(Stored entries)
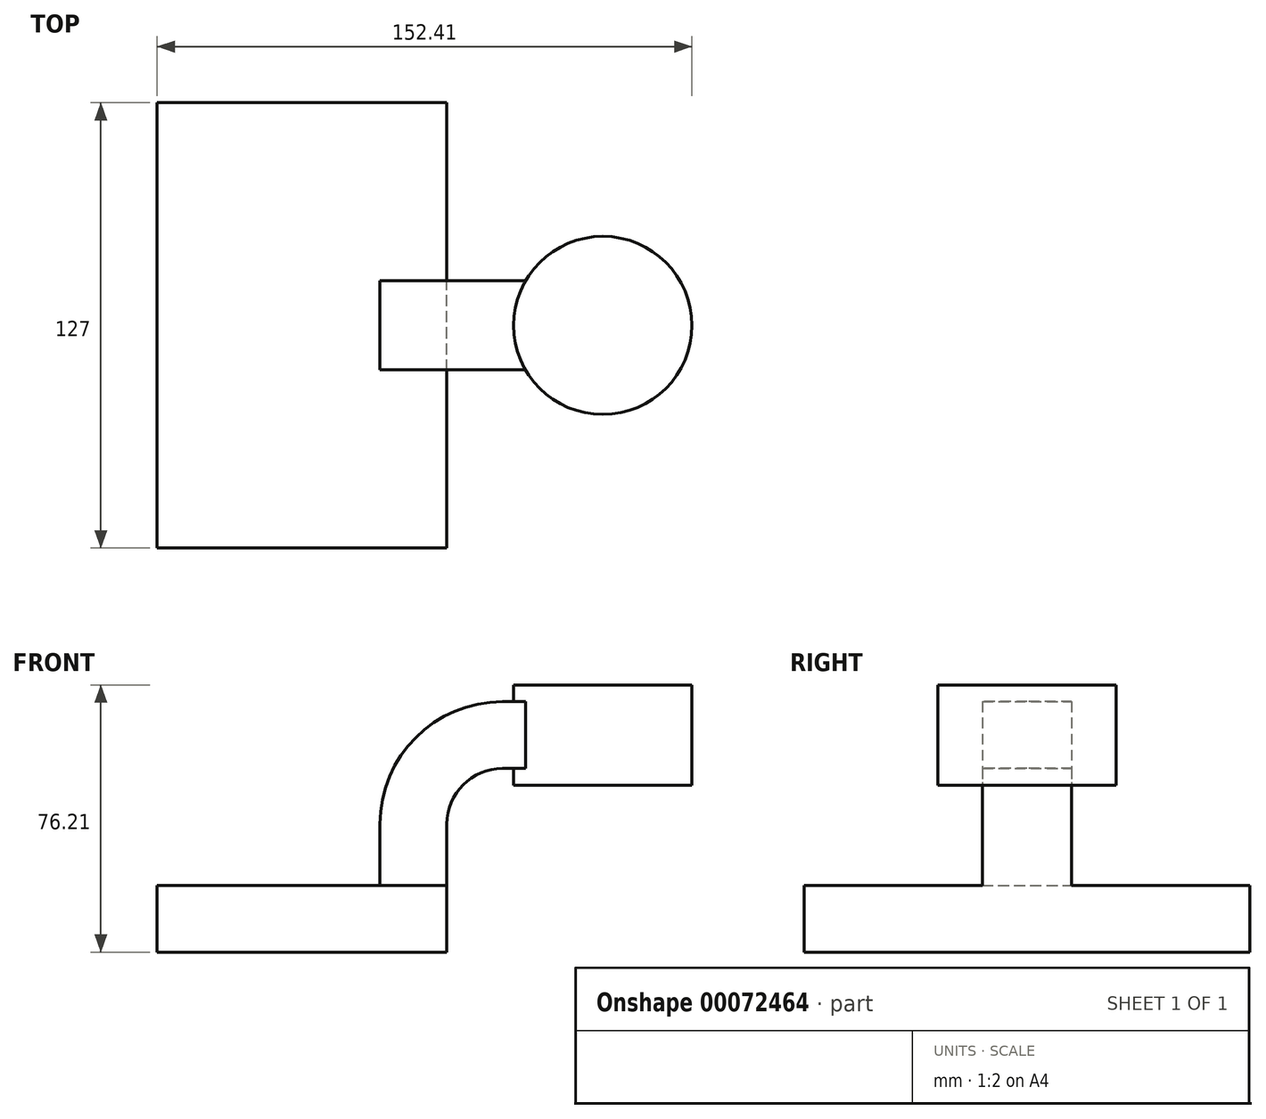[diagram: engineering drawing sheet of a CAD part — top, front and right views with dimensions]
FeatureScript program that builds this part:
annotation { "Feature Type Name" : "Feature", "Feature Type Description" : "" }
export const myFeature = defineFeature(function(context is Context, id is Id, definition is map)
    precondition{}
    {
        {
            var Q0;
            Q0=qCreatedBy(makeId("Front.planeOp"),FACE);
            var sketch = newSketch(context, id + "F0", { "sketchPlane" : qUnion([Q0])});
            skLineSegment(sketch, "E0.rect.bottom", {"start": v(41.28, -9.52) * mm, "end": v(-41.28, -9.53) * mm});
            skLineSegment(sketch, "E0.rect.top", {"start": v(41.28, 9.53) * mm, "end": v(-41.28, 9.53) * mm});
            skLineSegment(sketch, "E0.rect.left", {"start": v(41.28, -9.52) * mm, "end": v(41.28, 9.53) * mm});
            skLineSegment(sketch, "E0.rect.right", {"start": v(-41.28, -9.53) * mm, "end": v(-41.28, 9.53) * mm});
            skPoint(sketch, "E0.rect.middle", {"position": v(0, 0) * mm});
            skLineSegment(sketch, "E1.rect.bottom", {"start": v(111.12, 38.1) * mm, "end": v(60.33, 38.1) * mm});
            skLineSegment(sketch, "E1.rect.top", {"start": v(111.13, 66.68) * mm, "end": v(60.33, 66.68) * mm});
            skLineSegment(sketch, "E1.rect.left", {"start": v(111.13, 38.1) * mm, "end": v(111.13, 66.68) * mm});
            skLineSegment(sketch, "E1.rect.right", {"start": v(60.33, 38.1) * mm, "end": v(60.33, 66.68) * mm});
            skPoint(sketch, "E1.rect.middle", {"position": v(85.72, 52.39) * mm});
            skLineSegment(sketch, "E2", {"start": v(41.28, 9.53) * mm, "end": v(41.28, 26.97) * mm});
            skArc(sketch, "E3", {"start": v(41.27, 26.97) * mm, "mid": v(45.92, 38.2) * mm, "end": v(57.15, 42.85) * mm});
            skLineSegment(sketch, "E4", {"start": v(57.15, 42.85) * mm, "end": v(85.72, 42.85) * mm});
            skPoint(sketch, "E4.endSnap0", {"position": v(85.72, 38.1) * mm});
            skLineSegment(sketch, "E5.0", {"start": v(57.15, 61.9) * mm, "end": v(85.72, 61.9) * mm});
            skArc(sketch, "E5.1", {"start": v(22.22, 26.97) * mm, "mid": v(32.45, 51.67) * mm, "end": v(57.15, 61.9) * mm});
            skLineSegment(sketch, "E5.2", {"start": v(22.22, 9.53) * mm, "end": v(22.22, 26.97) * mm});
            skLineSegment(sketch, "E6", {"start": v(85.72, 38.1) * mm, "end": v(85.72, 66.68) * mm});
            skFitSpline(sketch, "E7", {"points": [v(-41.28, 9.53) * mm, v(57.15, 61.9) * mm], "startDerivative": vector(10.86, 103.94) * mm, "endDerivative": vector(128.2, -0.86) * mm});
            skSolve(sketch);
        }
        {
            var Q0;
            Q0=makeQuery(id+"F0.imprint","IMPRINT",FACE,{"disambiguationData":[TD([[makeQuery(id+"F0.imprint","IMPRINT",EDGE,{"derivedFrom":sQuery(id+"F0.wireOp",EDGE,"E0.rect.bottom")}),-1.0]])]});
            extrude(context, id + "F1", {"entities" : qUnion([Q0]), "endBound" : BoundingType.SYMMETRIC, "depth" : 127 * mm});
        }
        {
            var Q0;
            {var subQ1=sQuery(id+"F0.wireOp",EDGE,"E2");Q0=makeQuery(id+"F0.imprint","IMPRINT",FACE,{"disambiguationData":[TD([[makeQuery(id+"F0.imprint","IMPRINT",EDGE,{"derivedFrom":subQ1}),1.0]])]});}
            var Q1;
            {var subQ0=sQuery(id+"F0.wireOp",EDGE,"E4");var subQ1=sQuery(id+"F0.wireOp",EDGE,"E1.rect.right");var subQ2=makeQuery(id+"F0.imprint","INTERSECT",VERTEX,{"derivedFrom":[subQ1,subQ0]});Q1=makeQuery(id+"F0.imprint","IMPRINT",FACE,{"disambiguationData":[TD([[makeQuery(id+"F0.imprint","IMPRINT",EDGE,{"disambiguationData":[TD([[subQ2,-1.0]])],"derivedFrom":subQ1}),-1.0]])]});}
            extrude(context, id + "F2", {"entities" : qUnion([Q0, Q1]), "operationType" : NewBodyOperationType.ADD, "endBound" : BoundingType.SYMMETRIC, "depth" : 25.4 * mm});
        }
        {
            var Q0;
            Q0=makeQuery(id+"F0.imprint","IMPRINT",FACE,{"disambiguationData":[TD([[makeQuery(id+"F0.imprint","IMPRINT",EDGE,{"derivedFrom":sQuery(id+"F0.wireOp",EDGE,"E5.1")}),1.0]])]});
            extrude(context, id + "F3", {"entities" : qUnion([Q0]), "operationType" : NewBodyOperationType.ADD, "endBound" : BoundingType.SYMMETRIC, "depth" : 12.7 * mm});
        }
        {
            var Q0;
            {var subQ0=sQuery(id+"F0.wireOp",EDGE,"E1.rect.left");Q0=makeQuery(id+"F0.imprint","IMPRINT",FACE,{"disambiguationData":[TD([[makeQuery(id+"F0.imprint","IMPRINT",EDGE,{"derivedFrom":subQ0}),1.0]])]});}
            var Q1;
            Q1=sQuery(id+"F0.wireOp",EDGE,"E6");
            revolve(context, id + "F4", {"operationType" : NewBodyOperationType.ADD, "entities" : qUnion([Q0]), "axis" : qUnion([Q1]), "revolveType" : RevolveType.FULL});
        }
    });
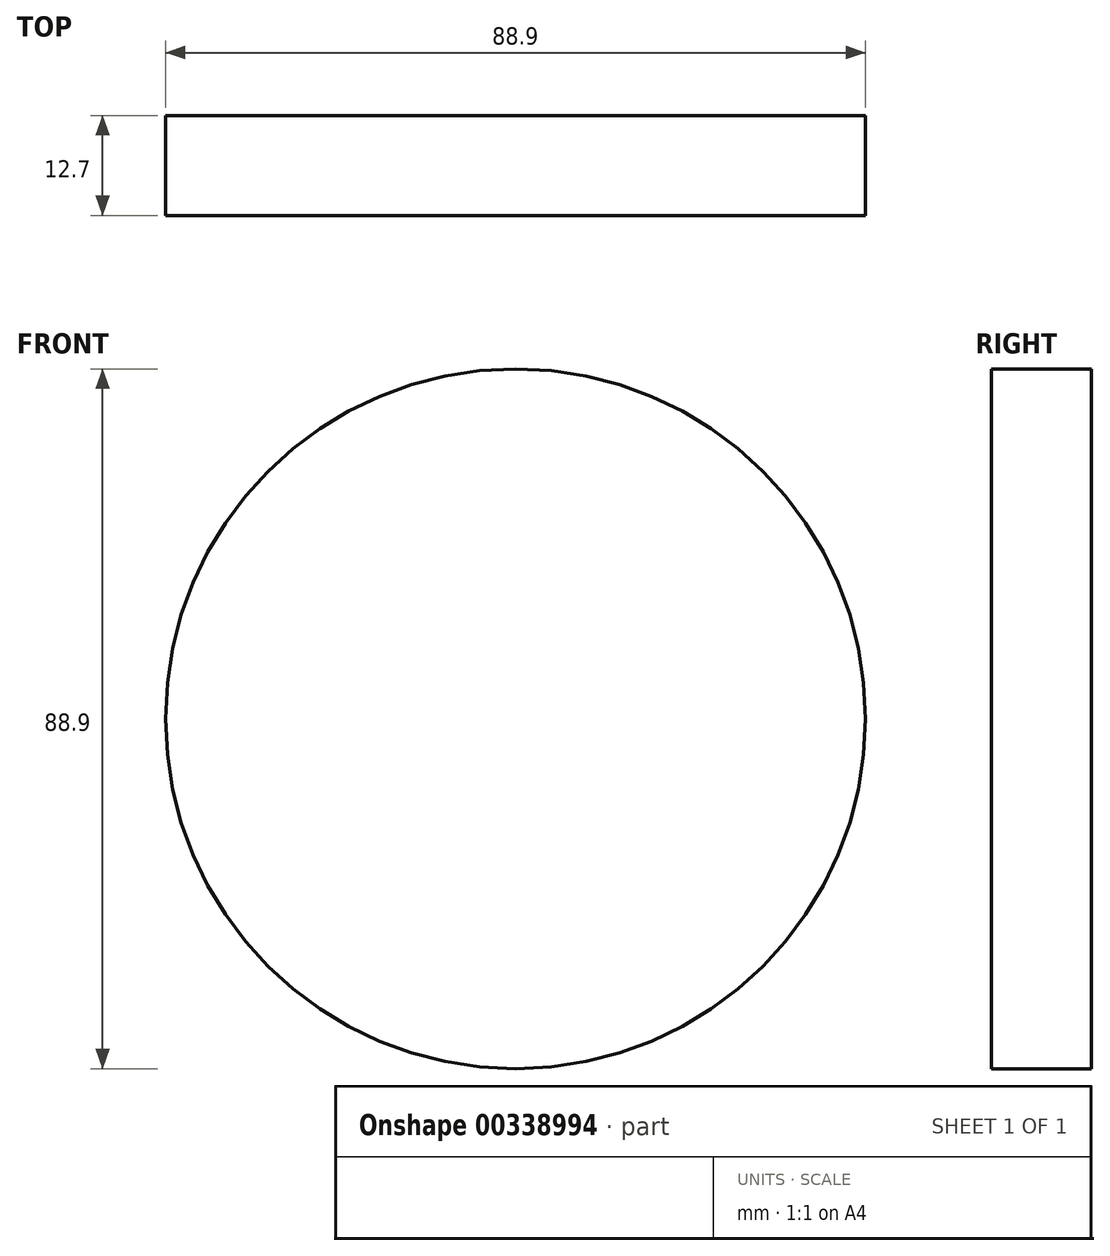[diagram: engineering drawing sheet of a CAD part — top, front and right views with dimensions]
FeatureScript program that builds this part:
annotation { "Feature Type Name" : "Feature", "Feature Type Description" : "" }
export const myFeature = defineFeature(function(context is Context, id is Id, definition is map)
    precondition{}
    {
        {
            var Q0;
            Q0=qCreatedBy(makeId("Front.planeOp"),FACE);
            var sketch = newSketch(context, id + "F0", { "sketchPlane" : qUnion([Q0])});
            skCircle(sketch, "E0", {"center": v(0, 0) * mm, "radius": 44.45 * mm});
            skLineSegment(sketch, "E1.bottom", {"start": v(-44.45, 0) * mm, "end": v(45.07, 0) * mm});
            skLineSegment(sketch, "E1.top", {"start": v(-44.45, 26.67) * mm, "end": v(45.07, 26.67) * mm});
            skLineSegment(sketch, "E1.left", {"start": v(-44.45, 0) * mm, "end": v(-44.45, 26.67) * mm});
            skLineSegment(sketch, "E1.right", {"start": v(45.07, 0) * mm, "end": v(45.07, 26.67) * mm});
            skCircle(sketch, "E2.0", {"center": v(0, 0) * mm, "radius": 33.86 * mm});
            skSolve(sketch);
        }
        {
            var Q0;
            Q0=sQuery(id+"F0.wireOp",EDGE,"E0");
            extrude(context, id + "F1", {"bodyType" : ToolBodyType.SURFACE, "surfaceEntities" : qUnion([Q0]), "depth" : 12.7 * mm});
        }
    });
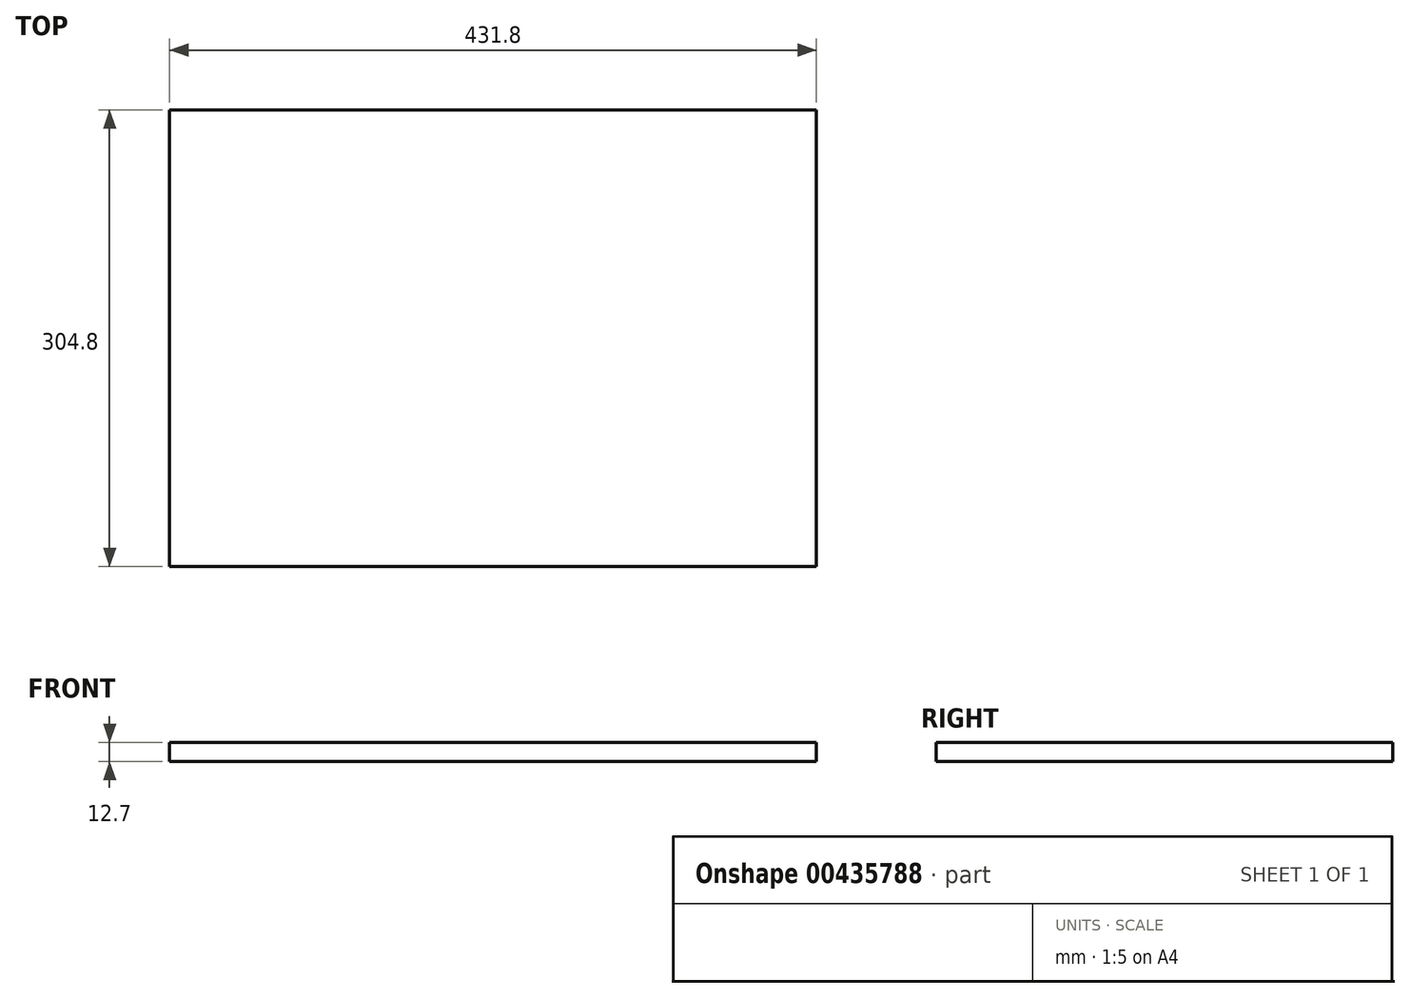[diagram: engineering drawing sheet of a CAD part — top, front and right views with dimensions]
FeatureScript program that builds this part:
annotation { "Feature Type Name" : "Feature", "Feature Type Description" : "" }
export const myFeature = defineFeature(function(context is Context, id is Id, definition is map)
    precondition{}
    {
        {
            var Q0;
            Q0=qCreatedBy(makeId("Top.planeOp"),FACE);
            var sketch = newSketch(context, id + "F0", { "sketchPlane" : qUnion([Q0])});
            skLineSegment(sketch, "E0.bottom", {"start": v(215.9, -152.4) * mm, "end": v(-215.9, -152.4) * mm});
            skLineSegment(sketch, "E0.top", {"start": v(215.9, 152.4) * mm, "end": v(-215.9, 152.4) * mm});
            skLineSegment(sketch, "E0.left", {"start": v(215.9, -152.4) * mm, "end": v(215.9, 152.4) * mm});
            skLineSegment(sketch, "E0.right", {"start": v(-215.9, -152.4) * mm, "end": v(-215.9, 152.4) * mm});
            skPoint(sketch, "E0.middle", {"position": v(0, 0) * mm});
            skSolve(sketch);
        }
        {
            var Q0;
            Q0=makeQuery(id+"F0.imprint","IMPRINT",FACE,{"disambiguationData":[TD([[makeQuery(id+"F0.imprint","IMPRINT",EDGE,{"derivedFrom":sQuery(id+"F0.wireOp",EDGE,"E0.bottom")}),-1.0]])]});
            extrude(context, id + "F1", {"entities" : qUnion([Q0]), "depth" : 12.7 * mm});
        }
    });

▶ **Problem details**: Present the lines above as a numbered list, from the first line through the line containing "v(41.27, 26.97) *", with both included. Skip any blank lines and leave the pictures out.

▶ **Solution for this task**:
1. [diagram: engineering drawing sheet of a CAD part — top, front and right views with dimensions]
2. FeatureScript program that builds this part:
3. annotation { "Feature Type Name" : "Feature", "Feature Type Description" : "" }
4. export const myFeature = defineFeature(function(context is Context, id is Id, definition is map)
5.     precondition{}
6.     {
7.         {
8.             var Q0;
9.             Q0=qCreatedBy(makeId("Front.planeOp"),FACE);
10.             var sketch = newSketch(context, id + "F0", { "sketchPlane" : qUnion([Q0])});
11.             skLineSegment(sketch, "E0.rect.bottom", {"start": v(41.28, -9.52) * mm, "end": v(-41.28, -9.53) * mm});
12.             skLineSegment(sketch, "E0.rect.top", {"start": v(41.28, 9.53) * mm, "end": v(-41.28, 9.53) * mm});
13.             skLineSegment(sketch, "E0.rect.left", {"start": v(41.28, -9.52) * mm, "end": v(41.28, 9.53) * mm});
14.             skLineSegment(sketch, "E0.rect.right", {"start": v(-41.28, -9.53) * mm, "end": v(-41.28, 9.53) * mm});
15.             skPoint(sketch, "E0.rect.middle", {"position": v(0, 0) * mm});
16.             skLineSegment(sketch, "E1.rect.bottom", {"start": v(111.12, 38.1) * mm, "end": v(60.33, 38.1) * mm});
17.             skLineSegment(sketch, "E1.rect.top", {"start": v(111.13, 66.68) * mm, "end": v(60.33, 66.68) * mm});
18.             skLineSegment(sketch, "E1.rect.left", {"start": v(111.13, 38.1) * mm, "end": v(111.13, 66.68) * mm});
19.             skLineSegment(sketch, "E1.rect.right", {"start": v(60.33, 38.1) * mm, "end": v(60.33, 66.68) * mm});
20.             skPoint(sketch, "E1.rect.middle", {"position": v(85.72, 52.39) * mm});
21.             skLineSegment(sketch, "E2", {"start": v(41.28, 9.53) * mm, "end": v(41.28, 26.97) * mm});
22.             skArc(sketch, "E3", {"start": v(41.27, 26.97) * mm, "mid": v(45.92, 38.2) * mm, "end": v(57.15, 42.85) * mm});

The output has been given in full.